Mean follow-up at clinic was 14 months (6 to 30 months). Two patients of the SBWCD group complained of persistent scar tenderness (Table 4). Non-steroidal anti-inflammatory drugs provided relief to the patient reporting mild pain. The patient with moderated pain required a referral to a pain clinic. In the STSG group, three patients complained of mild extremity pain (Table 5). All of these patients experienced pain relief with non-steroidal anti-inflammatory drugs. In the SBWCD group, only two patients complained of mild numbness over the extremity (Table 4). Five patients of the STSG group reported having numbness on the extremity (Table 5). After closure with the SBWCD, a total of three patients reported to have an extremity with an unsatisfactory cosmetic appearance (Table 4). Five patients from the STSG group complained of having an extremity with an unsatisfactory appearance (Table 5). None of the patients that underwent fasciotomy closure with SBWCD required or requested reoperation on the extremity. A total of five patients of the STSG group requested reoperation on the extremity mainly due to its appearance and scar numbness.

Table 4 Rating of postoperative outcomes with the silver bullet wound closure device®.
Table 5 Rating of postoperative outcomes for split thickness skin grafting.

In our experience, the patient charge for one SBWCD was $575. This represented an approximate cost of $1,150 for an upper extremity fasciotomy wound. The device is autoclavable and reusable.

Discussion

Our results suggest that the SBWCD may provide a more consistent and efficacious way to manage fasciotomy wounds because it starts approximating the edges at an earlier time. Furthermore, the SBWCD eliminates a second-stage procedure reducing hospital costs. In the other hand, patients that underwent STSG experienced disadvantages such as having a fasciotomy wound for a longer time (when compare to patients that had the SBWCD), pain at the donor site, creation of an additional wound, insensate skin over the fasciotomy site, muscle to tendon adhesions, and poor cosmetic results.

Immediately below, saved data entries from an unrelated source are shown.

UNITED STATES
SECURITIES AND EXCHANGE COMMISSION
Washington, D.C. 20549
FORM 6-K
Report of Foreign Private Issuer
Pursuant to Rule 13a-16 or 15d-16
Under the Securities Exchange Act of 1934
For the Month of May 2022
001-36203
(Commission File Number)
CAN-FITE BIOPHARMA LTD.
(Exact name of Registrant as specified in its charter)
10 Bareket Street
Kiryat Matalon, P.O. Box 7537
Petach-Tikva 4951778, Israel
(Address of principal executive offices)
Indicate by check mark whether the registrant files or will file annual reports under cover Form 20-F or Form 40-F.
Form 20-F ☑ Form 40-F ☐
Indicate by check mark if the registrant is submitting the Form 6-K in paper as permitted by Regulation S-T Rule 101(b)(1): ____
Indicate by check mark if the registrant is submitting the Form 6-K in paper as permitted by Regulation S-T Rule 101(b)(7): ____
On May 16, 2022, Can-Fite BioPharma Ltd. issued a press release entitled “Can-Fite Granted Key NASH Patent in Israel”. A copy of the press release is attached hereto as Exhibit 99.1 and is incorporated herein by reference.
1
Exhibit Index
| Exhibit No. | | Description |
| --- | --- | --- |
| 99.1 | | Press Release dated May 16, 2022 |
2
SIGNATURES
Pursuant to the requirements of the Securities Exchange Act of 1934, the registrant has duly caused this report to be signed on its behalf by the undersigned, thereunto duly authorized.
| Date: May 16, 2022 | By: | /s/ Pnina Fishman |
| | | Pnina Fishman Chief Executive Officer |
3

We found in this study and with ongoing use of the SBWCD that it was simple to use and efficacious for closure of fasciotomy wounds secondary to compartment syndrome (regardless of the etiology). Although our patients had their wounds re-approximated while they were in the hospital, the SBWCD has the potential to be placed at the bedside or in the office. Most importantly, the use of SBWCD enables us to avoid delayed removal of STSG as requested by most our patients at a follow-up day.

In our institution, when a fasciotomy wound is not amenable to primary closure, the SBWCD is the preferred alternative method in our institution and we recommend its use.